* Problem
Copy each line below exactly.

#### Input data

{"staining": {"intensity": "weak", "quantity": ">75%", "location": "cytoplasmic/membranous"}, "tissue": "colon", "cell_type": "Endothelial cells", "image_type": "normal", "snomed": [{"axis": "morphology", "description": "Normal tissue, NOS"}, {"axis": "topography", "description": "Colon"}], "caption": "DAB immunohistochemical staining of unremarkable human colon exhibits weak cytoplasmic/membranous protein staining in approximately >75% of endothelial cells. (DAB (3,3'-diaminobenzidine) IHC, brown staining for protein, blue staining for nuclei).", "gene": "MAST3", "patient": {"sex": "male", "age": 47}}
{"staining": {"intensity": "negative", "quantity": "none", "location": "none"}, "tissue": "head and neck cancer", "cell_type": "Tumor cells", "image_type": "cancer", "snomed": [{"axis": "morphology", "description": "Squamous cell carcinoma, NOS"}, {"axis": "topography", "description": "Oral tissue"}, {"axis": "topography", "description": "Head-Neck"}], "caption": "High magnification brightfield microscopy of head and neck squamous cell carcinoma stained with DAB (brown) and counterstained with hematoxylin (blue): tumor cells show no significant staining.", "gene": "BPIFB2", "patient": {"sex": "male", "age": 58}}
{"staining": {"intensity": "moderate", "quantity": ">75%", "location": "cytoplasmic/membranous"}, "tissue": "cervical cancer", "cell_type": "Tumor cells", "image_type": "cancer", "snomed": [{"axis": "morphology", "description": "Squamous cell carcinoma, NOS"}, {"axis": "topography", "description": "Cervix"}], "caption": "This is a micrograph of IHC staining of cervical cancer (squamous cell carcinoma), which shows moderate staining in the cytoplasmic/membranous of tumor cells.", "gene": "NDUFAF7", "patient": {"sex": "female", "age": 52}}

########

* Expected answer
{"staining": {"intensity": "weak", "quantity": ">75%", "location": "cytoplasmic/membranous"}, "tissue": "colon", "cell_type": "Endothelial cells", "image_type": "normal", "snomed": [{"axis": "morphology", "description": "Normal tissue, NOS"}, {"axis": "topography", "description": "Colon"}], "caption": "DAB immunohistochemical staining of unremarkable human colon exhibits weak cytoplasmic/membranous protein staining in approximately >75% of endothelial cells. (DAB (3,3'-diaminobenzidine) IHC, brown staining for protein, blue staining for nuclei).", "gene": "MAST3", "patient": {"sex": "male", "age": 47}}
{"staining": {"intensity": "negative", "quantity": "none", "location": "none"}, "tissue": "head and neck cancer", "cell_type": "Tumor cells", "image_type": "cancer", "snomed": [{"axis": "morphology", "description": "Squamous cell carcinoma, NOS"}, {"axis": "topography", "description": "Oral tissue"}, {"axis": "topography", "description": "Head-Neck"}], "caption": "High magnification brightfield microscopy of head and neck squamous cell carcinoma stained with DAB (brown) and counterstained with hematoxylin (blue): tumor cells show no significant staining.", "gene": "BPIFB2", "patient": {"sex": "male", "age": 58}}
{"staining": {"intensity": "moderate", "quantity": ">75%", "location": "cytoplasmic/membranous"}, "tissue": "cervical cancer", "cell_type": "Tumor cells", "image_type": "cancer", "snomed": [{"axis": "morphology", "description": "Squamous cell carcinoma, NOS"}, {"axis": "topography", "description": "Cervix"}], "caption": "This is a micrograph of IHC staining of cervical cancer (squamous cell carcinoma), which shows moderate staining in the cytoplasmic/membranous of tumor cells.", "gene": "NDUFAF7", "patient": {"sex": "female", "age": 52}}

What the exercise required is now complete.